▸ **Instruções das tarefas**:
A: Segundo o texto sobre o julgamento de Sofia, em que ano foi arquivado o inquérito aberto numa situação anterior em que ela se envolveu?
B: Prossiga o texto sobre o julgamento de Sofia a partir do ponto em que ele termina.

Diversas colegas de Inês que Sofia incriminou desenvolveram crises de pânico e ansiedade constantes, além de algumas terem até dificuldade de sair de casa.
Julgamento de Sofia
Sofia sempre negou ser a autora dos crimes, seja antes ou durante o julgamento. Ela relacionou os acontecimentos com o fato de estar cansada, de se sentir culpada por acusar inocentes, tendo esperança que essa mensagem pudesse mudar seu destino.
Mas o fato é que ela já tinha se envolvido numa situação idêntica em menor escala. Na época, um inquérito foi aberto, mas acabou sendo arquivado em 2015.
Em fevereiro de 2020 a sua casa foi alvo de buscas e entregou todos os dispositivos. O que foi encontrado no seu computador não era de sua autoria, garantiu, e tinha sido um erro da polícia. No entanto, o coletivo de juízas que acompanhou o julgamento considerou que as declarações revelavam inconsistências.
Além de terem sido pouco lógicas, Sofia mostrou-se distante, desligada e pouco espontânea na forma como falou. O pai dela desconhecia por completo o que estava acontecendo, e só soube quando as autoridades foram até sua casa.
Já as declarações das vítimas foram consideradas, pelas autoridades, como esclarecedoras e genuínas. Uma delas explicou que nunca mais entrou no e-mail antigo, e optou por fazer um novo, descrevendo que tinha morrido e renascido.

▸ **Dados fornecidos**:
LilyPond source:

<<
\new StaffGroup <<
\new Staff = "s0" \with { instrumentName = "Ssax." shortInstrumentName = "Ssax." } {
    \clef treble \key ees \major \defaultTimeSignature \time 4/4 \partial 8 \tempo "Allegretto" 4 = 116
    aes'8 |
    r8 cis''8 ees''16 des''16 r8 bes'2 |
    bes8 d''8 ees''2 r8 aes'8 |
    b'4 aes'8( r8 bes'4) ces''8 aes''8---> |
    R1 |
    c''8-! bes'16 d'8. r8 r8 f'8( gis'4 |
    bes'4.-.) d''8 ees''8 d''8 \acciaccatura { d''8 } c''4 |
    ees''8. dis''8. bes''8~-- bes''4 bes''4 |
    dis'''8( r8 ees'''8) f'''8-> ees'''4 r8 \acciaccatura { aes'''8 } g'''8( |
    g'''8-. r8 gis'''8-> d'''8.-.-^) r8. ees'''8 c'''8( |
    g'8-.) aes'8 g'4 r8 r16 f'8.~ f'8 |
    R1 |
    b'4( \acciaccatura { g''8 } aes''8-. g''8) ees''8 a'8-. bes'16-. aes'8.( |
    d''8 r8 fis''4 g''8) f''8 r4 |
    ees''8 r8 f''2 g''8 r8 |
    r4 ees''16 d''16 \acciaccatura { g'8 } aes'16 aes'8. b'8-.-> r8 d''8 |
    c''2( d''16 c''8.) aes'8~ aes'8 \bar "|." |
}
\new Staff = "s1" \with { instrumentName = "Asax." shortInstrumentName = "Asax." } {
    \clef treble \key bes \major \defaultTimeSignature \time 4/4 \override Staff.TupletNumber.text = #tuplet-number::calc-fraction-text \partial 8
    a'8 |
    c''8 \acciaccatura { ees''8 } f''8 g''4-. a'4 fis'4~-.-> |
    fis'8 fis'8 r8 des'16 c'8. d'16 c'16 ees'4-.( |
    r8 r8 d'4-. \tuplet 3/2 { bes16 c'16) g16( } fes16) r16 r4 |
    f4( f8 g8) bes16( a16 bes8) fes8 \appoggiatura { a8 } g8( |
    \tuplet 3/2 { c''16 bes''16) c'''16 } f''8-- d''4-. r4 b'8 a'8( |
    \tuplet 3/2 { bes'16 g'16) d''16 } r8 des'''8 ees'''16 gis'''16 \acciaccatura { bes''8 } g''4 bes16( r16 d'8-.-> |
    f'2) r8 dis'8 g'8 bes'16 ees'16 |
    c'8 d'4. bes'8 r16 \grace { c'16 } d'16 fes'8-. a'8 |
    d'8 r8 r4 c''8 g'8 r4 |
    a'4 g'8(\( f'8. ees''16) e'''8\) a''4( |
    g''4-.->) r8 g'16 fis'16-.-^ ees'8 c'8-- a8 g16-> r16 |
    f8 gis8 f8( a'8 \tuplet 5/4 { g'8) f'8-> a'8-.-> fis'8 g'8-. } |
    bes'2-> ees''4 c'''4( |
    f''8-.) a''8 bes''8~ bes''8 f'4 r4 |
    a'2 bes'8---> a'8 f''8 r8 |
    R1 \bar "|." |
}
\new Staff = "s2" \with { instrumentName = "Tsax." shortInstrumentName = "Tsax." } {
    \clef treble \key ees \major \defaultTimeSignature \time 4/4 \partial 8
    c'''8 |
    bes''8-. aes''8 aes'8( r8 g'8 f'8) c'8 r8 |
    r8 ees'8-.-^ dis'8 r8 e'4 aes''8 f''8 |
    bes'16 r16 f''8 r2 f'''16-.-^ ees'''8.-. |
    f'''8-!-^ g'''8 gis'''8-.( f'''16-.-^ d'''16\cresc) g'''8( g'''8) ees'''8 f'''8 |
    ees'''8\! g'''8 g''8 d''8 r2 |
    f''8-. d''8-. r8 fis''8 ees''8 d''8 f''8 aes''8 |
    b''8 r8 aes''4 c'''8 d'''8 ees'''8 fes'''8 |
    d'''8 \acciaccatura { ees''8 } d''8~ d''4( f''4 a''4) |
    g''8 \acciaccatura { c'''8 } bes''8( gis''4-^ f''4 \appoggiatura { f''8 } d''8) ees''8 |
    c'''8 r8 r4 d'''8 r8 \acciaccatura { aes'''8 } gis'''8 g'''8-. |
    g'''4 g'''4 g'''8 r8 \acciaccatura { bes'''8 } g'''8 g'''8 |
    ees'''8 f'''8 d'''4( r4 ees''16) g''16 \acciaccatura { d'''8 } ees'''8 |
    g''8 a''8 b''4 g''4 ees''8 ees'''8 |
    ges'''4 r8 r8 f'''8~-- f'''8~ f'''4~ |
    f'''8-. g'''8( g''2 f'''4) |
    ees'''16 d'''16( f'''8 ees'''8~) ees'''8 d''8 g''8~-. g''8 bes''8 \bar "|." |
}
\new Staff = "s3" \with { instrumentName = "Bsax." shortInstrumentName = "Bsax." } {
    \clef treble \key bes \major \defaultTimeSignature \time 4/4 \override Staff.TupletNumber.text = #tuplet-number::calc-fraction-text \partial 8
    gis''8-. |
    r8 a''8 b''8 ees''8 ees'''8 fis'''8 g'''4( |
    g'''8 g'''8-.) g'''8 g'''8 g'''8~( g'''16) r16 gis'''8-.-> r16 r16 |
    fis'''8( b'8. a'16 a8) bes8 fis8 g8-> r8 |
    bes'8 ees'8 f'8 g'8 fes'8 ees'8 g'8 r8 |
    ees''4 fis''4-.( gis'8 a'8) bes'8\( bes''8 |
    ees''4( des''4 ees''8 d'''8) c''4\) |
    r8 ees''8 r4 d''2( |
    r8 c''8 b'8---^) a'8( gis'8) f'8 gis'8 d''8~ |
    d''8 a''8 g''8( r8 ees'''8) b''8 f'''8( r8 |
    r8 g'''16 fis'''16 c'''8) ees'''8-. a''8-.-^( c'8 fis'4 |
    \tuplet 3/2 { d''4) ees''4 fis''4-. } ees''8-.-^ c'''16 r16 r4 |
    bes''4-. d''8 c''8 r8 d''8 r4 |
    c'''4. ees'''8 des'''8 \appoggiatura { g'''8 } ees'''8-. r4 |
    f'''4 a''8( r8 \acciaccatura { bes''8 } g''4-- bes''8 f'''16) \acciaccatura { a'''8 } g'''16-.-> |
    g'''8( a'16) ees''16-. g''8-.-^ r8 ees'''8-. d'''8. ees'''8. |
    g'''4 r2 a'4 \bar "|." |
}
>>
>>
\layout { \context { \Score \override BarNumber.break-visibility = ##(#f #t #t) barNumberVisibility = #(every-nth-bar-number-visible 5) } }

▸ **Respostas**:
A: Em 2015.

B:
Perante os depoimentos das vítimas e a extensa prova documental recolhida, as magistradas não tiveram dúvidas em considerar que as situações descritas na acusação tinham realmente acontecido.
Durante dois anos, Sofia perseguiu várias pessoas, na sua maioria com relações com Inês, recorrendo sempre ao mesmo modus operandi, temáticas e conteúdos idênticos. Para as juízas a justificação dada para uma confissão falsa não fez qualquer sentido.
Tal como o fato de ter o número da tia de Inês gravado no seu telefone, sem a conhecer e ter qualquer razão para tal, era uma evidência de que estava profundamente envolvida na autoria dos factos.
Mas uma perícia em particular deu ainda mais certezas às magistradas: uma perícia linguística. Esta analisou escritos da Sofia com um conjunto de mensagem anónimas enviadas a Inês e concluiu com elevada probabilidade que tinham sido redigidas pela mesma pessoa. Uma perícia que descreveram como muitíssimo bem fundamentada.
Mesmo assim, devido à idade de Sofia (menos de 30 anos) e às datas da prática dos crimes, o processo ficou abrangido pela Lei da Amnistia e Sofia beneficiou da extinção de 122 crimes. Entre eles estão, por exemplo, crimes de ameaça, difamação ou injúria.
Sofia acabou condenada, em cúmulo jurídico de penas, a sete anos e nove meses de prisão por 18 crimes. Uma pena pesada para um processo único na justiça portuguesa.
Foram dados como provados sete crimes de perseguição, na forma consumada; oito crimes de falsidade informática, na forma consumada; e ainda três crimes de denúncia caluniosa, na forma consumada.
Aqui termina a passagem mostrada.